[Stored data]
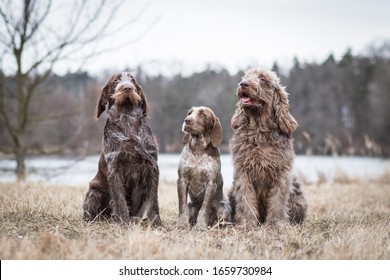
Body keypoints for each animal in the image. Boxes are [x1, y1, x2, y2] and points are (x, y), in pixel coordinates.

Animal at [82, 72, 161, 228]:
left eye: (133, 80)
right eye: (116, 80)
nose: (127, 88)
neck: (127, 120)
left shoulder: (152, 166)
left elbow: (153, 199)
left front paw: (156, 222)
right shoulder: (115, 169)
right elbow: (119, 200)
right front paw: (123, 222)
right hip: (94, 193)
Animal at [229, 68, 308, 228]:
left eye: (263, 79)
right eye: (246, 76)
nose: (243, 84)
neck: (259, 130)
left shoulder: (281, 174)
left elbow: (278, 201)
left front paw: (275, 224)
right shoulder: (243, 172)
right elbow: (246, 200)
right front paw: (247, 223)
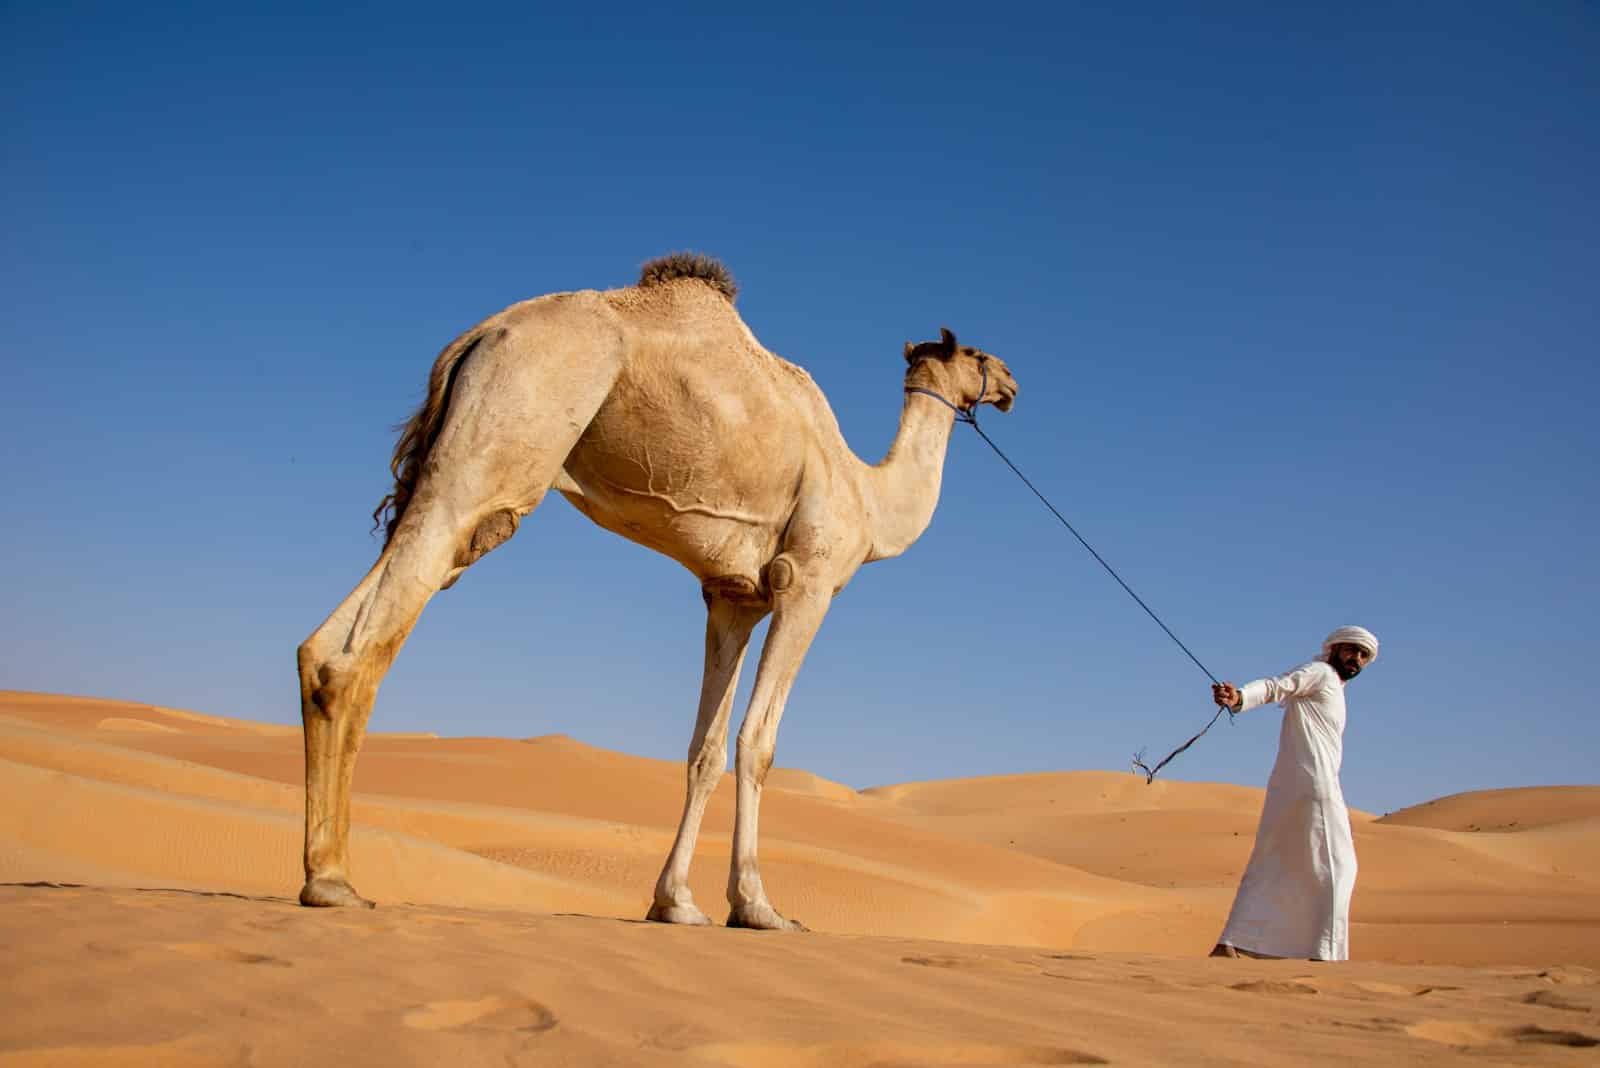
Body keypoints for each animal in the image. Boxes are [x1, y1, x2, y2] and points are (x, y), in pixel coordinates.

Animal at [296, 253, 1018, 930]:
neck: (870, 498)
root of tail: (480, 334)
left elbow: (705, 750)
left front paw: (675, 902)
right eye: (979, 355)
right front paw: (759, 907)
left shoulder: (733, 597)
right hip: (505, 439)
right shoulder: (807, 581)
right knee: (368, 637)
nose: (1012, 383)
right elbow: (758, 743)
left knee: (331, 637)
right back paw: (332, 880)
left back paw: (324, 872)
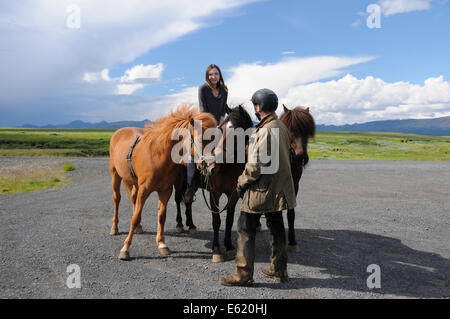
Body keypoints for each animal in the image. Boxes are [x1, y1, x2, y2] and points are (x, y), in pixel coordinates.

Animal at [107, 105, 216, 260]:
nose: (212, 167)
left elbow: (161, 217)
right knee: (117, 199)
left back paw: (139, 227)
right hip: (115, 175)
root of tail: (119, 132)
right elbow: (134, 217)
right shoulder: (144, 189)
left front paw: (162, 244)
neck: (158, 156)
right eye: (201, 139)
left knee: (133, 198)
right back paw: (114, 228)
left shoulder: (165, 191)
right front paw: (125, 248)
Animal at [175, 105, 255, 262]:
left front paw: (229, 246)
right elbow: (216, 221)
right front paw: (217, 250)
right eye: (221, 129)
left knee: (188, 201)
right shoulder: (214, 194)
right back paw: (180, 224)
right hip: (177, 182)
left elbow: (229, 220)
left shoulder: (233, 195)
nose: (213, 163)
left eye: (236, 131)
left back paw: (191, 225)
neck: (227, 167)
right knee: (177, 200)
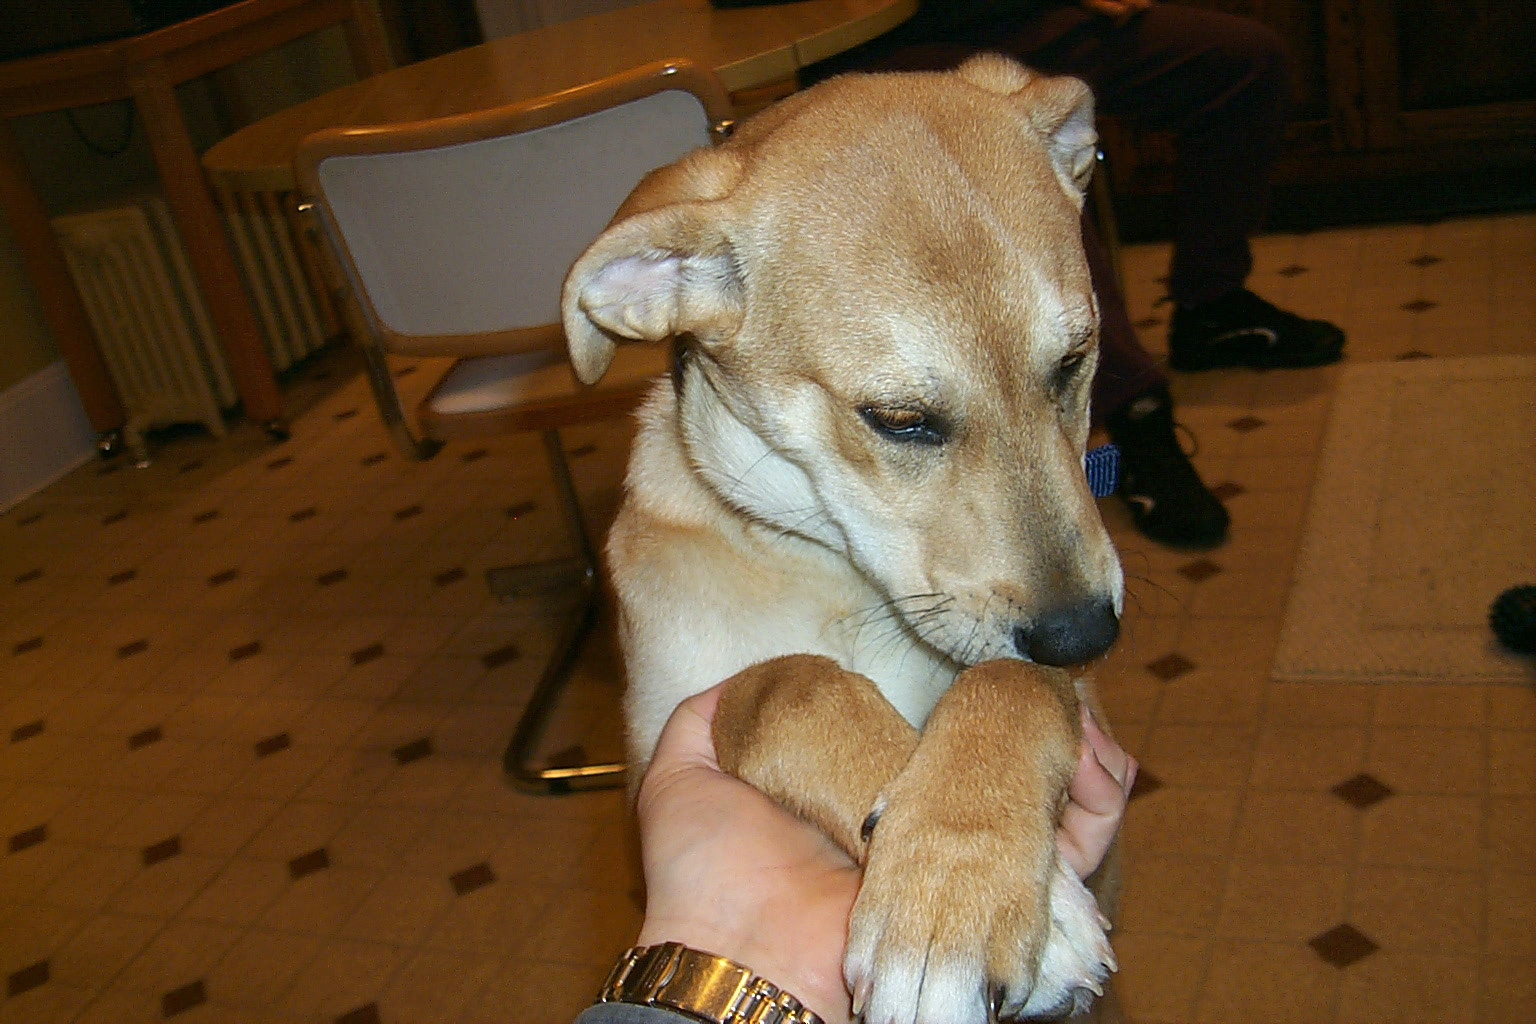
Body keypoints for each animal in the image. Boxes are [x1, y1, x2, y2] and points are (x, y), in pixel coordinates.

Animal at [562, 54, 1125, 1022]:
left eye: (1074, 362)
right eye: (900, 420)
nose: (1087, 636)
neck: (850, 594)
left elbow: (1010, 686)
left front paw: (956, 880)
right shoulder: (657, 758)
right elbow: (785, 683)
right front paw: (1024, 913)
==
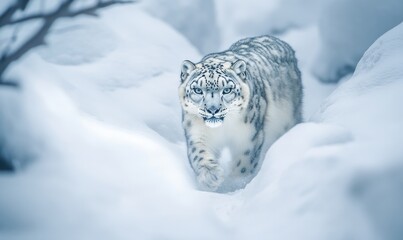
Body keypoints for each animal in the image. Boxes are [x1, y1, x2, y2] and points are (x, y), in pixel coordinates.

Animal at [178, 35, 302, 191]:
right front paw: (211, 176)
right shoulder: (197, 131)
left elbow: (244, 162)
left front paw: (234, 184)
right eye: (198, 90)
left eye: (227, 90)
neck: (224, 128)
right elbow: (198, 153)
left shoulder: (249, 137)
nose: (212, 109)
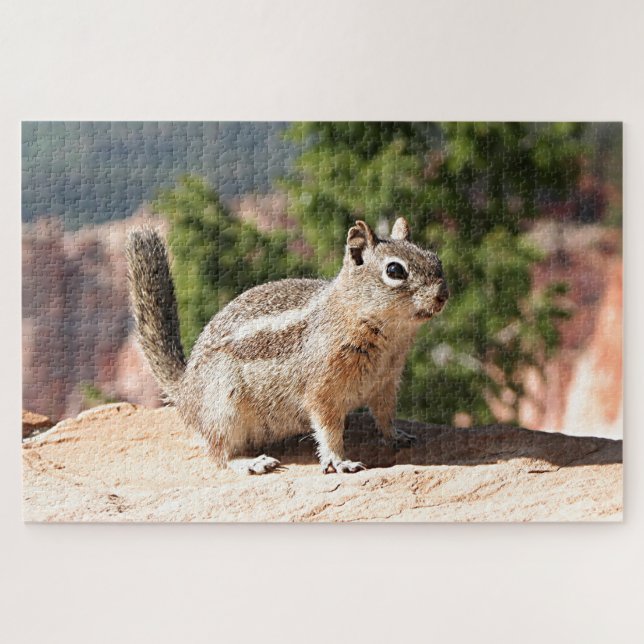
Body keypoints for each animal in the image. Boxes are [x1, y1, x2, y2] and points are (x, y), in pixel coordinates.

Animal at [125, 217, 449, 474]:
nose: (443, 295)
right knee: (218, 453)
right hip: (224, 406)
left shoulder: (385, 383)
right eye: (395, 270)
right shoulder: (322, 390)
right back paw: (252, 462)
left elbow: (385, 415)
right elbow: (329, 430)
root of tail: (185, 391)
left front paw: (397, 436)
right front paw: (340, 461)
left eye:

▶ Description of the task: Above are records; write out the lines from the one with "left eye: (263, 79)" down to the one with "root of tail: (480, 334)", exactly, leaving the pictures out.

▶ Finished exercise:
left eye: (263, 79)
right eye: (246, 76)
nose: (243, 84)
neck: (259, 130)
left shoulder: (281, 174)
left elbow: (278, 201)
left front paw: (275, 224)
right shoulder: (243, 172)
right elbow: (246, 200)
right front paw: (247, 223)
Body keypoints for each animal in the image. Boxes are [x1, y1, x2, y2] and points are (x, y), in pixel coordinates.

Animal at [296, 253, 1018, 930]:
neck: (870, 498)
root of tail: (480, 334)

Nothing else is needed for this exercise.